After lunch in SoFo (the area of Södermalm South of Folkungagatan), I spent most of the afternoon hopping from hipster boutique to cool coffee bar to relaxed park. Södermalm is definitely a great place for whiling away hours people-watching and soaking up the cool atmosphere over a fika or a drink. I slowly began to make my way back to the bus station, via my hotel to pick up my bag, the Nobel Museum (getting ready for this week) and a fab burger joint for dinner.




Two-and-a-half days isn't very long to spend in Stockholm but with two museums, a walking tour and 40 miles of exploring the city on foot, I accomplished a lot. If you think you will visit a lot of museums and other sights, the Stockholm Pass may be worth the money (it wasn't for me); it doesn't include transport either. I had also read about Stockholm being a near-cashless society but I hadn't anticipated how many places wouldn't accept cash, from major museums, to big coffee shops, to restaurants. I rarely carry cash at home, but as a lone traveller, I think it's usually sensible to get a little local currency just in case. Unfortunately, the airport ATM only dispensed 500 SEK notes and I failed to get rid of one final 200 SEK note after both the final coffee shop I visited and the burger joint rejected my money. Consider yourself warned...

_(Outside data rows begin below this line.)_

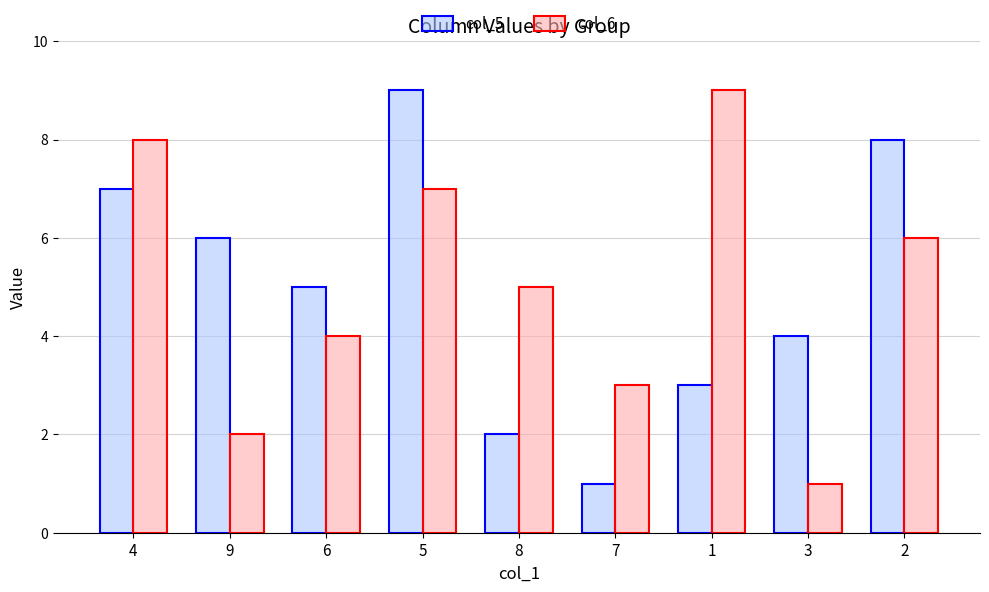

At which label is col_5 closest to 5?

6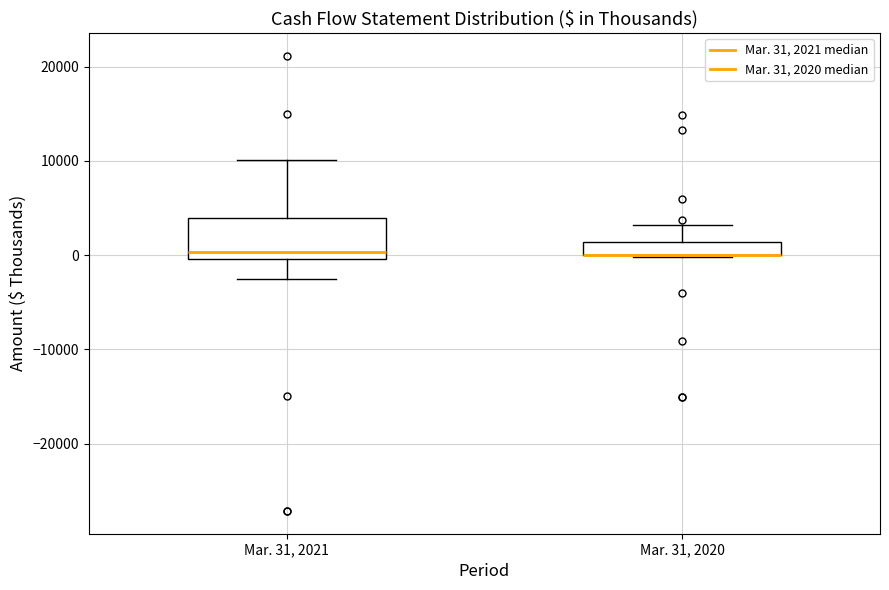

Where is the lower edge of the box for Mar. 31, 2021 on the y-axis? The values are not printed on the chart, so give them approximately, as read against the axis.

0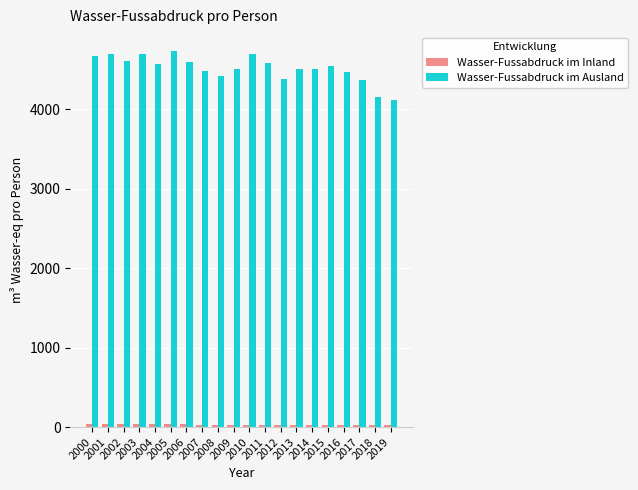

What is the maximum value shown in the chart?

4736.9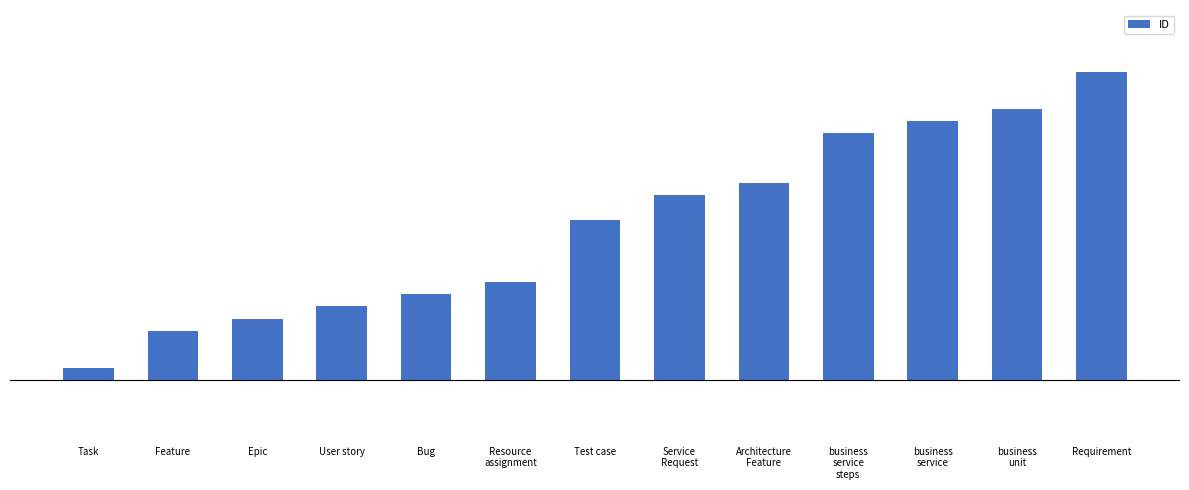

What is the minimum value shown in the chart?

1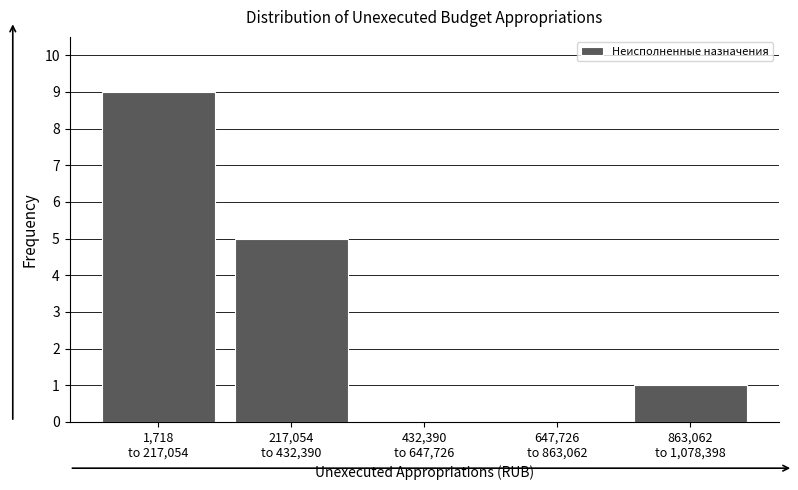

What is the greatest value displayed?

9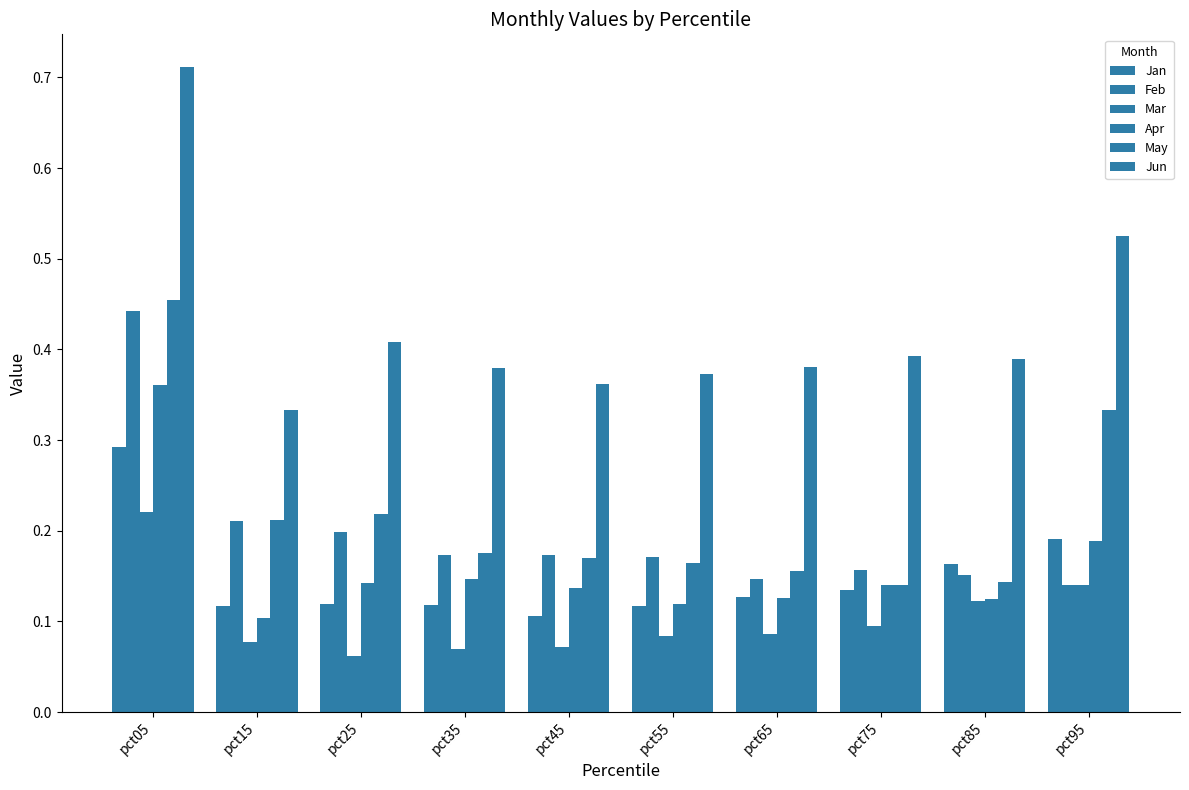

Which series has the widest spread of values?

Jun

As for my hotel, I stayed at the nautical-themed Victory Hotel in the heart of Gamla Stan. I paid about £90 per night for a very small single room, but as you can probably tell, I wasn't in my room very much, and it was quiet, well-appointed and comfortable; the shower was great too and the wifi performed well. The hotel staff were extremely friendly too and there's a sauna and medieval plunge pool (!) in the basement and a hot- and cold-buffet breakfast. The location is very central too.



Last time, I stayed at the stylish Hotel Birger Jarl in Norrmalm, which was a little too pricey this time. I also really liked the look of Story Hotel in Östermalm (there was a good deal on the Mr & Mrs Smith website too), which is more of the kind of hotel I typically gravitate towards.